Osserva il collegio come – pur non potendosi certamente disconoscere che nel concetto di “credito” rientrano, non solo situazioni giuridiche aventi ad oggetto la prestazione di dare somme di denaro, ma anche quelle inerenti a prestazioni di fare, o di non fare, ovvero di consegna o rilascio – dal collegamento tra l’art. 2901 c.c., delineante i presupposti dell’azione revocatoria, e l’art. 2902 c.c., indicante i possibili effetti della pronuncia favorevole, si deduce che l’azione pauliana non risulta strutturalmente destinata alla tutela dell’esecuzione in forma specifica di obbligazioni diverse da quelle pecuniarie, avendo la sola funzione di ricostituire la garanzia generica assicurata al creditore, ex art. 2740 c.c., dal patrimonio del debitore, nel caso in cui la consistenza di esso sia stata ridotta, da uno o più atti dispositivi, al punto da pregiudicare la realizzazione coattiva del diritto del creditore, ed è correlata all’eventuale esercizio, al suo esito, dell’azione esecutiva, a norma dell’art. 602 c.p.c. e segg., sul bene o i beni il cui trasferimento abbia pregiudicato le ragioni del creditore (sul punto cfr. Sez. 2, 22/05/2007, ud. 02/04/2007, dep. 22/05/2007, n. 11830, non massimata).
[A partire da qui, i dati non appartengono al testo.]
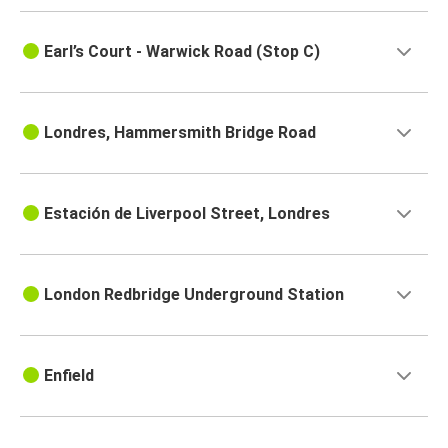
Earl’s Court - Warwick Road (Stop C)
Londres, Hammersmith Bridge Road
Estación de Liverpool Street, Londres
London Redbridge Underground Station
Enfield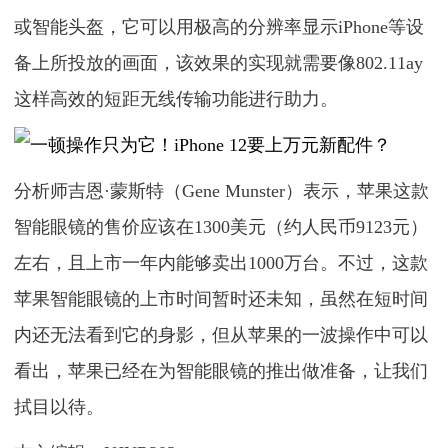
或智能头盔，它可以用极高的分辨率显示iPhone等设
备上所投放的画面，该效果的实现就需要像802.11ay
这样高效的短距无线传输功能进行助力。
分析师吉恩·蒙斯特（Gene Munster）表示，苹果这款
智能眼镜的售价应该在1300美元（约人民币9123元）
左右，且上市一年内能够卖出1000万台。不过，这款
苹果智能眼镜的上市时间暂时还未知，虽然在短时间
内还无法看到它的身影，但从苹果的一波操作中可以
看出，苹果已经在为智能眼镜的推出做准备，让我们
拭目以待。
Ciò posto, avendo la corte territoriale definito i termini di priorità dell’esistenza del “credito” del M. – rispetto al compimento dell’atto dispositivo impugnato ex art. 2901 c.c. (anche ai fini dell’identificazione degli stati soggettivi rilevanti ai fini dell’accoglimento dell’azione revocatoria) – qualificando come tale il credito avente ad oggetto l’obbligazione di fare di natura restitutoria dal M. vantata a seguito della lesione di un suo diritto di natura reale (come tale necessariamente implicante il ricorso alle modalità proprie dell’esecuzione in forma specifica), l’odierna censura dei ricorrenti deve ritenersi fondata, dovendo necessariamente ricondursi, l’esame dei ridetti termini di priorità (con quanto ne consegue ai fini della fondatezza dell’azione pauliana), con riferimento a un credito avente necessariamente a oggetto una somma di denaro.
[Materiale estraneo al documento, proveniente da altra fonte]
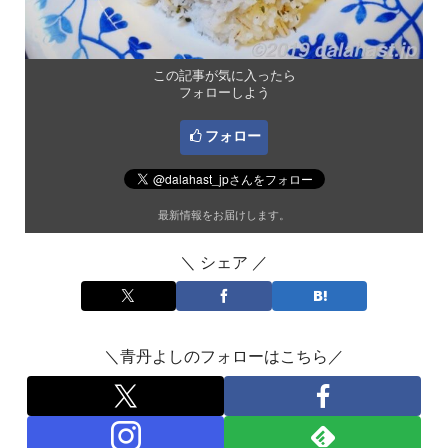
この記事が気に入ったら
フォローしよう
フォロー
最新情報をお届けします。
＼ シェア ／
＼青丹よしのフォローはこちら／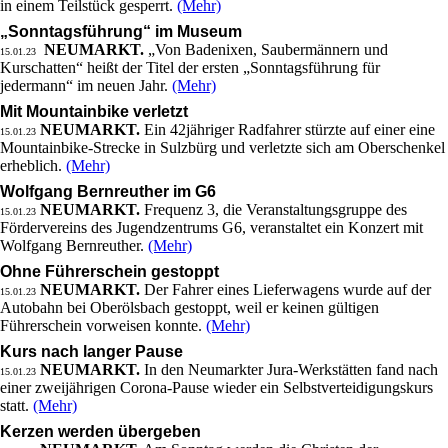
in einem Teilstück gesperrt.
(Mehr)
„Sonntagsführung“ im Museum
NEUMARKT.
„Von Badenixen, Saubermännern und
15.01.23
Kurschatten“ heißt der Titel der ersten „Sonntagsführung für
jedermann“ im neuen Jahr.
(Mehr)
Mit Mountainbike verletzt
NEUMARKT.
Ein 42jähriger Radfahrer stürzte auf einer eine
15.01.23
Mountainbike-Strecke in Sulzbürg und verletzte sich am Oberschenkel
erheblich.
(Mehr)
Wolfgang Bernreuther im G6
NEUMARKT.
Frequenz 3, die Veranstaltungsgruppe des
15.01.23
Fördervereins des Jugendzentrums G6, veranstaltet ein Konzert mit
Wolfgang Bernreuther.
(Mehr)
Ohne Führerschein gestoppt
NEUMARKT.
Der Fahrer eines Lieferwagens wurde auf der
15.01.23
Autobahn bei Oberölsbach gestoppt, weil er keinen gültigen
Führerschein vorweisen konnte.
(Mehr)
Kurs nach langer Pause
NEUMARKT.
In den Neumarkter Jura-Werkstätten fand nach
15.01.23
einer zweijährigen Corona-Pause wieder ein Selbstverteidigungskurs
statt.
(Mehr)
Kerzen werden übergeben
8. L’accoglimento del ricorso, nell’imporre la rinnovazione del giudizio di merito, vincola il giudice del rinvio all’applicazione dei principi sopra indicati, dovendo conseguentemente procedersi, ai fini della valutazione della fondatezza dell’azione revocatoria esperita: 1) all’identificazione del credito di natura pecuniaria eventualmente vantato dal M. (in ipotesi anche relativo a spese processuali e/o all’eventuale risarcimento dei danni); 2) alla relativa anteriorità o meno al compimento dell’atto dispositivo impugnato; e 3) alla corrispondente verifica degli stati soggettivi a tal fine rilevanti secondo le indicazioni di cui all’art. 2901 c.c..

9. All’accoglimento del ricorso proposto da I.G. segue la cassazione della sentenza impugnata e il conseguente rinvio ad altra sezione della Corte d’appello di Catanzaro, cui rimette altresì la regolazione delle spese delle presente giudizio di legittimità.

PQM

Accoglie il ricorso; cassa la sentenza impugnata e rinvia ad altra sezione della Corte d’appello di Catanzaro, cui rimette altresì la regolazione delle spese delle presente giudizio di legittimità.

Così deciso in Roma, nella Camera di consiglio della Sezione Terza Civile della Corte Suprema di Cassazione, il 26 settembre 2016.